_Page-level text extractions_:

+ + + +

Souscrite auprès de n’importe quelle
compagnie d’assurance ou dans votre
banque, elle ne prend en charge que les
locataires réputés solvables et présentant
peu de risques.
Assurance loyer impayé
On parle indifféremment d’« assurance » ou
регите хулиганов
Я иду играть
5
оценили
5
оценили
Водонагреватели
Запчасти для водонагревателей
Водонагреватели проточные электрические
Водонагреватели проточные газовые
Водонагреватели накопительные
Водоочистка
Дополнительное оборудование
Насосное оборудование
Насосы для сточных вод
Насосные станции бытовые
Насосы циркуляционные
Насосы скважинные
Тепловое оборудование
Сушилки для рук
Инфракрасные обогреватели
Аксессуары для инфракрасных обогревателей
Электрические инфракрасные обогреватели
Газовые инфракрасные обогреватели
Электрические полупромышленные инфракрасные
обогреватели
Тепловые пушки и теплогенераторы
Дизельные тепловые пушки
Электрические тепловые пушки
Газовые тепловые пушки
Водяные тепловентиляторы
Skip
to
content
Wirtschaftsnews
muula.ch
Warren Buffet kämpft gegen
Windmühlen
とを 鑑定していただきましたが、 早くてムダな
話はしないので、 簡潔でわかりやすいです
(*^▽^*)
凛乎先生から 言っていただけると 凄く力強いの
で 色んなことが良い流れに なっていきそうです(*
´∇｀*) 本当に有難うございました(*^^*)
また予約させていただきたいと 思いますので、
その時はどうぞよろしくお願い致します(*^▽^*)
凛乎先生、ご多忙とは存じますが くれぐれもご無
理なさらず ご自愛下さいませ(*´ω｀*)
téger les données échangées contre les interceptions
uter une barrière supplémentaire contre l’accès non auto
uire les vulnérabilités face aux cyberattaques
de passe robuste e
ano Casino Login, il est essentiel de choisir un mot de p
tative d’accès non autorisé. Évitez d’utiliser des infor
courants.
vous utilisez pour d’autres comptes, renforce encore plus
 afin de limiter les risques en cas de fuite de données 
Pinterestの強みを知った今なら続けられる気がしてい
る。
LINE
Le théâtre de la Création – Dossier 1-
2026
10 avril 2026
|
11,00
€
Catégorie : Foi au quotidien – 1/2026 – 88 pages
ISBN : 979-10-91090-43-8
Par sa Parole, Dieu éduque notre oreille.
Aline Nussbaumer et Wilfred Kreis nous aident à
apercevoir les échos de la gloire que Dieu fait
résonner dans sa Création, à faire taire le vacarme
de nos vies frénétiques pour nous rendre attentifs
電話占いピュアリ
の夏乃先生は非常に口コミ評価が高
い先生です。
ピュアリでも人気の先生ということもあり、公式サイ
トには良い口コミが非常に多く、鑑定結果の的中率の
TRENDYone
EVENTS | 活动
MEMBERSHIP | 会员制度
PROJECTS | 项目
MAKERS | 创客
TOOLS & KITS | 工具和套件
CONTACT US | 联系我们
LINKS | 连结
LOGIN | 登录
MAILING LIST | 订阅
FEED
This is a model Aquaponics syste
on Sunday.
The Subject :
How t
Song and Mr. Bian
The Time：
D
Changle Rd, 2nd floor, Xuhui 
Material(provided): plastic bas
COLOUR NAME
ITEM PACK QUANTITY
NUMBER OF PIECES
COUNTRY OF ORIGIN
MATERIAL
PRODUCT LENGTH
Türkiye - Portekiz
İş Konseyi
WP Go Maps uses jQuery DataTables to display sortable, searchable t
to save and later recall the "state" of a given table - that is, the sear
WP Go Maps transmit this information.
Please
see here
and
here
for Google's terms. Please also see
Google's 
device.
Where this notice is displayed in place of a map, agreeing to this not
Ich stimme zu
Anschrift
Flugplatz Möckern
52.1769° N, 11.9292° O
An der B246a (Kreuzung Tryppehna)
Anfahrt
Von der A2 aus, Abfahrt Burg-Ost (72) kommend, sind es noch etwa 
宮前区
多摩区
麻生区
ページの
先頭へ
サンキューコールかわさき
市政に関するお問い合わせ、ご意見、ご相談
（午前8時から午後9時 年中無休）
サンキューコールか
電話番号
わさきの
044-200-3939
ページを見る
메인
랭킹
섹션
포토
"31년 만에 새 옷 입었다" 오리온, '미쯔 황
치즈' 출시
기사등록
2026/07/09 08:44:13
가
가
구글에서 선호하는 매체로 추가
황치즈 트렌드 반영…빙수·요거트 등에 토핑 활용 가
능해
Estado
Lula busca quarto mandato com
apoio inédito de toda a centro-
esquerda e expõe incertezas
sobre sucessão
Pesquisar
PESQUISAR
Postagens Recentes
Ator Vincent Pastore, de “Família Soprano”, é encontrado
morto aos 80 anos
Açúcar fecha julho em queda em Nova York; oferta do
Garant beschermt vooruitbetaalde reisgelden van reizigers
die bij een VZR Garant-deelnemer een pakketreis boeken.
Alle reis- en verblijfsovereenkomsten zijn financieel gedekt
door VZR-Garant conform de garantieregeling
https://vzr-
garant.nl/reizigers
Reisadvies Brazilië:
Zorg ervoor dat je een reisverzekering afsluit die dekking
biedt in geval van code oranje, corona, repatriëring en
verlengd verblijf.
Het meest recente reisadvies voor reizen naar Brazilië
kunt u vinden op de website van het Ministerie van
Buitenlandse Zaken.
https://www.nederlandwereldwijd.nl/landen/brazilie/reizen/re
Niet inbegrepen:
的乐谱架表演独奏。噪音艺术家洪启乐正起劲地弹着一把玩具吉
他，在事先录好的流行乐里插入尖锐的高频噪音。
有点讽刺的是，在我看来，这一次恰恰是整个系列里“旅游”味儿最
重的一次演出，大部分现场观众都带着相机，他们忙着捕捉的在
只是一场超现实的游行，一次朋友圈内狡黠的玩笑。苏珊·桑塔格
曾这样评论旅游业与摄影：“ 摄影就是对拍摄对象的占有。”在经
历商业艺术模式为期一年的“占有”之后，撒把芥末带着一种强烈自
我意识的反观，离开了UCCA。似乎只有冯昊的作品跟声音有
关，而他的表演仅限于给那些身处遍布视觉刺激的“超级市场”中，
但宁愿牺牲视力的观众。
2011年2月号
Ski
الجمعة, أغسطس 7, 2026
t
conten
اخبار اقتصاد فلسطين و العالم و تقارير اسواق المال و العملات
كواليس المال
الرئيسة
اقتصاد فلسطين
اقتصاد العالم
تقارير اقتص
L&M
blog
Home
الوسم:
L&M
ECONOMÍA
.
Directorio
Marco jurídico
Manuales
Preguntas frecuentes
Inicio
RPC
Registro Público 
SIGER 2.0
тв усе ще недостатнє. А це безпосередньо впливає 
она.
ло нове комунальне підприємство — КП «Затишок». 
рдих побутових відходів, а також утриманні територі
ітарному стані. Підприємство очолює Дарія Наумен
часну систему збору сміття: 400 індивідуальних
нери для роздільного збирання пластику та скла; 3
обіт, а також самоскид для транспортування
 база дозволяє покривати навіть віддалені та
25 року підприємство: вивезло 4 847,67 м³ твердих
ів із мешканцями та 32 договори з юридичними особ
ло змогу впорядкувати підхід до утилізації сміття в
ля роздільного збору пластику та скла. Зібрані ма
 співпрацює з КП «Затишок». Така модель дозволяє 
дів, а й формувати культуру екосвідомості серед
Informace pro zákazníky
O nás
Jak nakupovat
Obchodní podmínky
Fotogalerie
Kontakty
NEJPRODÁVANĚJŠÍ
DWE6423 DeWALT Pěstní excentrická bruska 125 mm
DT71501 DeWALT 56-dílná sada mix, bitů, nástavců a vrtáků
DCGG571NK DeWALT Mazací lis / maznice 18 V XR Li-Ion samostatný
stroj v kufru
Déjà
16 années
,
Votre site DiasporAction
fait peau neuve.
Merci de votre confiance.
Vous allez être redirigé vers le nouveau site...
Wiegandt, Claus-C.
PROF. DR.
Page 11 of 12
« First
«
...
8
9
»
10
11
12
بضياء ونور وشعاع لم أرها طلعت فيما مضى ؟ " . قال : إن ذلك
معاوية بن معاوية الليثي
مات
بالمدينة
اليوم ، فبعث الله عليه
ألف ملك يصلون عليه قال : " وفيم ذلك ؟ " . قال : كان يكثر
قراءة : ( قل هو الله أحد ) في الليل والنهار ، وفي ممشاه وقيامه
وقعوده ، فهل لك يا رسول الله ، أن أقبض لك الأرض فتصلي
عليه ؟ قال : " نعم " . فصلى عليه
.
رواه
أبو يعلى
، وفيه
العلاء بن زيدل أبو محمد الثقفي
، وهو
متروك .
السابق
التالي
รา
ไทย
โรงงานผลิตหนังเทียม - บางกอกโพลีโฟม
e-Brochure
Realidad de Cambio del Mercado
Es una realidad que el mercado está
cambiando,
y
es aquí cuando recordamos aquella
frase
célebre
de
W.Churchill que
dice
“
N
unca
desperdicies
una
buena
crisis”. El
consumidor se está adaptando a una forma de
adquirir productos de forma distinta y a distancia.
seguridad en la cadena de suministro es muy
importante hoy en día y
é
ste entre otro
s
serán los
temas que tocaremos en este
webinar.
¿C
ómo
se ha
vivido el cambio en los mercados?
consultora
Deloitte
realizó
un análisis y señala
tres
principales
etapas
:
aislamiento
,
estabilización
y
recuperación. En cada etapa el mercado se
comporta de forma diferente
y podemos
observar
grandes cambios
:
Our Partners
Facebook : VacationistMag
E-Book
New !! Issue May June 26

+ + + +

Would you please repeat exactly the lines above, starting at the line with "Votre site DiasporAction" and stopping at the line with "ألف ملك يصلون", both included?

_Answer_:
Votre site DiasporAction
fait peau neuve.
Merci de votre confiance.
Vous allez être redirigé vers le nouveau site...
Wiegandt, Claus-C.
PROF. DR.
Page 11 of 12
« First
«
...
8
9
»
10
11
12
بضياء ونور وشعاع لم أرها طلعت فيما مضى ؟ " . قال : إن ذلك
معاوية بن معاوية الليثي
مات
بالمدينة
اليوم ، فبعث الله عليه
ألف ملك يصلون عليه قال : " وفيم ذلك ؟ " . قال : كان يكثر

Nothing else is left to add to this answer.